#### REQUIREMENT
Give the records from the start through the line containing "genus: Scleria" as a two-column CSV with the columns field and value and one row per line. Put each entry in a single quoted field, with any line breaks changed to spaces.
___
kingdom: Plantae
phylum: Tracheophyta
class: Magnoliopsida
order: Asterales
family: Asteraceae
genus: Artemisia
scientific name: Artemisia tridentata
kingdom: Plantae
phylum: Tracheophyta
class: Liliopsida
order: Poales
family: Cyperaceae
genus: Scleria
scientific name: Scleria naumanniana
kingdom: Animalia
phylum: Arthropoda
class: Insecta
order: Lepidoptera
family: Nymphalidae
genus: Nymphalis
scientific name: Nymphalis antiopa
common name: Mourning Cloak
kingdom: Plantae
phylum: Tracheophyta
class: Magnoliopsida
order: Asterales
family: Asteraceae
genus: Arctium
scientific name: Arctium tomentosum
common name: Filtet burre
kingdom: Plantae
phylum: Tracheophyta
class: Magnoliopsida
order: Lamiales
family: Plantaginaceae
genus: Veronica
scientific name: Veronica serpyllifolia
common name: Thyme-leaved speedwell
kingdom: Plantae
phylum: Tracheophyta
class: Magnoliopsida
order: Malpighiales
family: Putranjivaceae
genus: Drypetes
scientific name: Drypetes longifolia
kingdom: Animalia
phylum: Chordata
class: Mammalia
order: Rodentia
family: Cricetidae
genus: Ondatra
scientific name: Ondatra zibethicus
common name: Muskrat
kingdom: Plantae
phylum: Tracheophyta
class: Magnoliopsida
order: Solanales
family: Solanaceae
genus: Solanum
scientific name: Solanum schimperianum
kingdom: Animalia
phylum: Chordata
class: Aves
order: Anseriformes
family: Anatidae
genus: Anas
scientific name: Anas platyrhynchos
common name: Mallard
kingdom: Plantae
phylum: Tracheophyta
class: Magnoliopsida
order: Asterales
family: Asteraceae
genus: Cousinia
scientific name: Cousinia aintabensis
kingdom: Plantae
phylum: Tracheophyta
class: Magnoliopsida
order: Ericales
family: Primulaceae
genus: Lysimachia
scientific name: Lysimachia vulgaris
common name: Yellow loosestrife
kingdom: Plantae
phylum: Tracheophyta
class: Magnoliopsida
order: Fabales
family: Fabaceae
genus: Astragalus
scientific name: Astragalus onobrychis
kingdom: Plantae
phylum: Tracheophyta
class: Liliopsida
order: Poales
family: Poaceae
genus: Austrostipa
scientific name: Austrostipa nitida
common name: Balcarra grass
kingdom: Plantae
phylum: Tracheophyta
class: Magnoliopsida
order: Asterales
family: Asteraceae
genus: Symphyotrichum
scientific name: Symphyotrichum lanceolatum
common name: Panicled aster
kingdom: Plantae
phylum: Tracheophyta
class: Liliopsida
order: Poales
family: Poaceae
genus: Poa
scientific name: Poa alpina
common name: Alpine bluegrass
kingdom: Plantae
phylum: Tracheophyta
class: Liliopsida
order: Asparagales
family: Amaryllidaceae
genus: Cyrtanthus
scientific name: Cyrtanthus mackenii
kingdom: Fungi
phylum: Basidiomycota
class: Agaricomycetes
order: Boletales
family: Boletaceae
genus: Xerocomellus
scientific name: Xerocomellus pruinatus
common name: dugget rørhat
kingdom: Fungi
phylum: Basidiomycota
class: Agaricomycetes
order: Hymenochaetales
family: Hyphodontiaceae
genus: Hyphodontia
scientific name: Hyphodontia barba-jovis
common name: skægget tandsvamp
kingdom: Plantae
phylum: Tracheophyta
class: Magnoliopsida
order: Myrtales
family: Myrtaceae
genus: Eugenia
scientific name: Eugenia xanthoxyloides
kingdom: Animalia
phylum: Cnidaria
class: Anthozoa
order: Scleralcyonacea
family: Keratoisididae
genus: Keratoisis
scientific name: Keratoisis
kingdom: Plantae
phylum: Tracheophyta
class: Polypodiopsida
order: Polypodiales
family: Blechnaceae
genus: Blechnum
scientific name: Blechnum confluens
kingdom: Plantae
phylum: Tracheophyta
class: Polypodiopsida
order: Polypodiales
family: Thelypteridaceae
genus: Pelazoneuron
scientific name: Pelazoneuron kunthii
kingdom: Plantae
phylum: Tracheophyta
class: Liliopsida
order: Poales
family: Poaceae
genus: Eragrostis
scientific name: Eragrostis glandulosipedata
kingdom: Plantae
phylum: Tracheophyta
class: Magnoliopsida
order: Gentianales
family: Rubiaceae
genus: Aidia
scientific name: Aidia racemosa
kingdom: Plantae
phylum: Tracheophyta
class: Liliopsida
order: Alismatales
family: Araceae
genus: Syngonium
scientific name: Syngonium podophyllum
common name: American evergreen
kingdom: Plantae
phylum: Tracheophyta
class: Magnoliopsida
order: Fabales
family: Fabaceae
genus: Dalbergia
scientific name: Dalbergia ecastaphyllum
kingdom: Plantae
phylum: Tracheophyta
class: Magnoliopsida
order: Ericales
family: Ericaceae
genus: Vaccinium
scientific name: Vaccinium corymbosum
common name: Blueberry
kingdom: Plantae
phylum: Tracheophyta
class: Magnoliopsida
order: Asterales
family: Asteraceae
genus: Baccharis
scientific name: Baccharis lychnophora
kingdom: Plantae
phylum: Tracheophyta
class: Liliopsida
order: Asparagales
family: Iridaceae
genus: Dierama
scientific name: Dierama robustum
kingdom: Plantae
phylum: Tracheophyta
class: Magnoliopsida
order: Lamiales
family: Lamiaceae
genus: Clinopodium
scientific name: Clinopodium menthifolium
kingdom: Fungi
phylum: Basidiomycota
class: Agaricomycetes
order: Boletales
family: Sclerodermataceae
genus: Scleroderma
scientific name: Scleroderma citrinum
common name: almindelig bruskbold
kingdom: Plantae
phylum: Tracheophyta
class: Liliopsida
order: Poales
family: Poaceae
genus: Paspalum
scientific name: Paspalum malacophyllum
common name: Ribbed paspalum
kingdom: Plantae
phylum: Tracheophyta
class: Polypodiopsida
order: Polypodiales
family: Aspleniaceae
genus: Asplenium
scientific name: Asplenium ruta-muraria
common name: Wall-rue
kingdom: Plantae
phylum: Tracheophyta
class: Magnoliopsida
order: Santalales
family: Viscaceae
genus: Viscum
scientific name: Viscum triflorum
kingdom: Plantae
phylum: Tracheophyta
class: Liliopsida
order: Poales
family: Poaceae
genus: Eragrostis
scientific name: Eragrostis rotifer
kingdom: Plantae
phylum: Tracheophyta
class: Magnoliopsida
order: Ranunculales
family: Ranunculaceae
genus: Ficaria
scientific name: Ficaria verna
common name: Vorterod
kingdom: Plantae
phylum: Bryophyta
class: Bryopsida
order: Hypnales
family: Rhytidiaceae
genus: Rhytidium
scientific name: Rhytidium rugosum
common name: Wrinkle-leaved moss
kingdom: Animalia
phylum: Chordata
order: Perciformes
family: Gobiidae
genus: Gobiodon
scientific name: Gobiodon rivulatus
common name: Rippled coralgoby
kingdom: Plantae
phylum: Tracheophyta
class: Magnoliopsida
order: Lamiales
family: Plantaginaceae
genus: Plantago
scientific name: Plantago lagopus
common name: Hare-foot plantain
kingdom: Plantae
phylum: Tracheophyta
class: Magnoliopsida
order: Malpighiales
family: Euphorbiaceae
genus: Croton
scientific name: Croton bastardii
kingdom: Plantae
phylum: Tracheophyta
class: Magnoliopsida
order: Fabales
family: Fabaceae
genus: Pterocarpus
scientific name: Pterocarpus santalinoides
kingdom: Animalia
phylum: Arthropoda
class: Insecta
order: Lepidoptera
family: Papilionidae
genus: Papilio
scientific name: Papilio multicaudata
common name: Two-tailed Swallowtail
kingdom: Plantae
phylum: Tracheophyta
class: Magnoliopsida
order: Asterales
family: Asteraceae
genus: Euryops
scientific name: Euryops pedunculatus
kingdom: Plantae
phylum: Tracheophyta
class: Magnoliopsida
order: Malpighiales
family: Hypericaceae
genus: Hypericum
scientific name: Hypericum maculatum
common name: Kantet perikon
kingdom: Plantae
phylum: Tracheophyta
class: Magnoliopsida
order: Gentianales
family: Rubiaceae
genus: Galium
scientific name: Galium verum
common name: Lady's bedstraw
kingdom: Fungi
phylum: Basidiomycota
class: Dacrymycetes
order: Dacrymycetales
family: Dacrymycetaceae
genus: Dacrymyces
___
#### RESULT OF THIS TASK
field,value
"kingdom:","Plantae"
"phylum:","Tracheophyta"
"class:","Magnoliopsida"
"order:","Asterales"
"family:","Asteraceae"
"genus:","Artemisia"
"scientific name:","Artemisia tridentata"
"kingdom:","Plantae"
"phylum:","Tracheophyta"
"class:","Liliopsida"
"order:","Poales"
"family:","Cyperaceae"
"genus:","Scleria"